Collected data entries
-- -- --

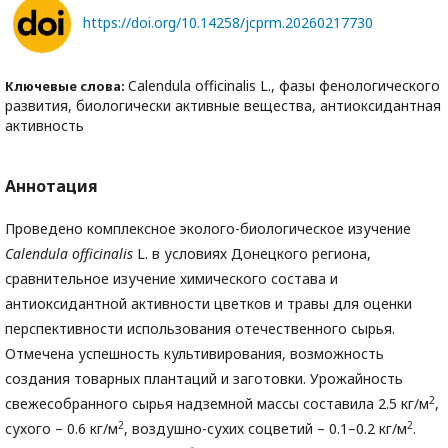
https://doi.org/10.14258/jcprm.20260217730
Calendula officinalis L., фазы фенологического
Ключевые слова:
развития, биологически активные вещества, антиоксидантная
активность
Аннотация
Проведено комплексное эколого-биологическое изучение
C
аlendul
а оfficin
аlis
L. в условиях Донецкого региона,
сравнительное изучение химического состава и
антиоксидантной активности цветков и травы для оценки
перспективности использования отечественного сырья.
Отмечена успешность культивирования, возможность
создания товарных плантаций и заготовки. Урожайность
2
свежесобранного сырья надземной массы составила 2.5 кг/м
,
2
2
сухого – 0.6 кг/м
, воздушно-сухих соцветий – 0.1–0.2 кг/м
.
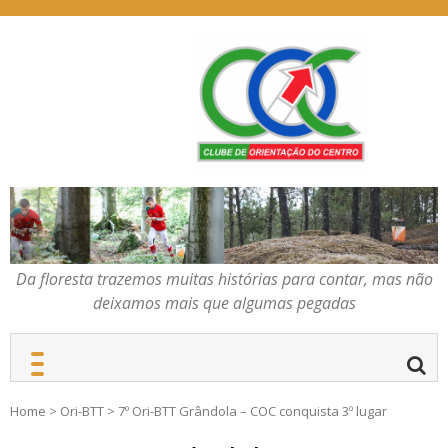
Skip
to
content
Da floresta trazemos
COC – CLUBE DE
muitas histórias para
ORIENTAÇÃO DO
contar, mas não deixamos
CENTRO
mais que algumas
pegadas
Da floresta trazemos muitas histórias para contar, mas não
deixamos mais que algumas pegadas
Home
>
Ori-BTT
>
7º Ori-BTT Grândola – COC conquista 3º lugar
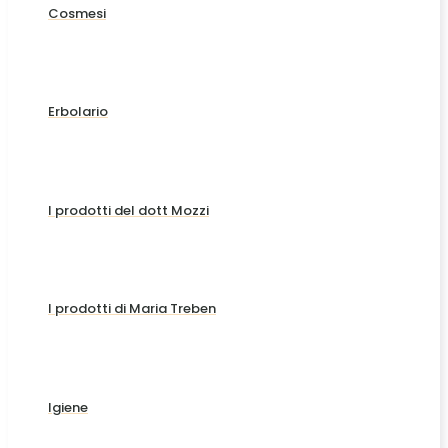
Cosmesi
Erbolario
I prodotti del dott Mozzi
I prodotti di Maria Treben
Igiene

-- -- --

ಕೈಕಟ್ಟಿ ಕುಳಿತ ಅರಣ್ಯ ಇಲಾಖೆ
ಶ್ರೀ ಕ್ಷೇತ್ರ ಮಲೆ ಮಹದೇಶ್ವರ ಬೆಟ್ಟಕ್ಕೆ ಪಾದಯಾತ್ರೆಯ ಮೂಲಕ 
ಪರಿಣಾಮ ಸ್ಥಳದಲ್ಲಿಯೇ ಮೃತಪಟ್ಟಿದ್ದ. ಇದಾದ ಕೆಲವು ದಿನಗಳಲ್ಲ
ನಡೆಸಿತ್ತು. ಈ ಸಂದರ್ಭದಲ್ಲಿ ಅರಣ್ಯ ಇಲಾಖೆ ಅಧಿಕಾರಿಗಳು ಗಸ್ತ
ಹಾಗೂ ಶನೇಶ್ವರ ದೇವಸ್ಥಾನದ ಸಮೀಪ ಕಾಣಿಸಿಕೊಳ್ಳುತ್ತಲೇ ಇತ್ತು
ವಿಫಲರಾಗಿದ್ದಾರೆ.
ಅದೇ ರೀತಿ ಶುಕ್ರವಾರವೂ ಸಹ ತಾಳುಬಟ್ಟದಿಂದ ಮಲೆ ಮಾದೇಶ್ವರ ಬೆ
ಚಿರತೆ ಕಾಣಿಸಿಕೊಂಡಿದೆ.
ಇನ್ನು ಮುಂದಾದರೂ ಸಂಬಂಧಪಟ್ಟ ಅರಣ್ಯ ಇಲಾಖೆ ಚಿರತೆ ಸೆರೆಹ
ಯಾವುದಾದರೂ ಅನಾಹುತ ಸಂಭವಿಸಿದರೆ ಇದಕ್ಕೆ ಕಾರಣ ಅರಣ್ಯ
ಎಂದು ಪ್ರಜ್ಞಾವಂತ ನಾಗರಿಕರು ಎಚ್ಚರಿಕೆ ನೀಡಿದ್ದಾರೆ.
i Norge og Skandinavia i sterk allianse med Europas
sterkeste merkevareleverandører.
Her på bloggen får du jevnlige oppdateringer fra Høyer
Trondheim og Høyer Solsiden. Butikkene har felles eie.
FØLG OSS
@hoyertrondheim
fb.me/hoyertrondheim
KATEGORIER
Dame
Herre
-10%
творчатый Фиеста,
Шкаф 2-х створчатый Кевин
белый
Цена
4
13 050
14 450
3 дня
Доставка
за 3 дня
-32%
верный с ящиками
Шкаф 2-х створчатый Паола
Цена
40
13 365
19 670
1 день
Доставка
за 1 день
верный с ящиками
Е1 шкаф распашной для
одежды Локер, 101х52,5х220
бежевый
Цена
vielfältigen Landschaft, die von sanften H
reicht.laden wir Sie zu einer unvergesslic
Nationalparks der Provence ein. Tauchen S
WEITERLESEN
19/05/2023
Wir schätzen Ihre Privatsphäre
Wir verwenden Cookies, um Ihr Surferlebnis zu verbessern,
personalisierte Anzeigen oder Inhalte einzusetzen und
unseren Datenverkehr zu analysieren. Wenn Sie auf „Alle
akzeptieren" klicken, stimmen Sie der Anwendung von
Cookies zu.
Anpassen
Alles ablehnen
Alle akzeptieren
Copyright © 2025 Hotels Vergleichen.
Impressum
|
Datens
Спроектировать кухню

-- -- --

Your answer should consist of each line above in which "hoyertrondheim" appears.

@hoyertrondheim
fb.me/hoyertrondheim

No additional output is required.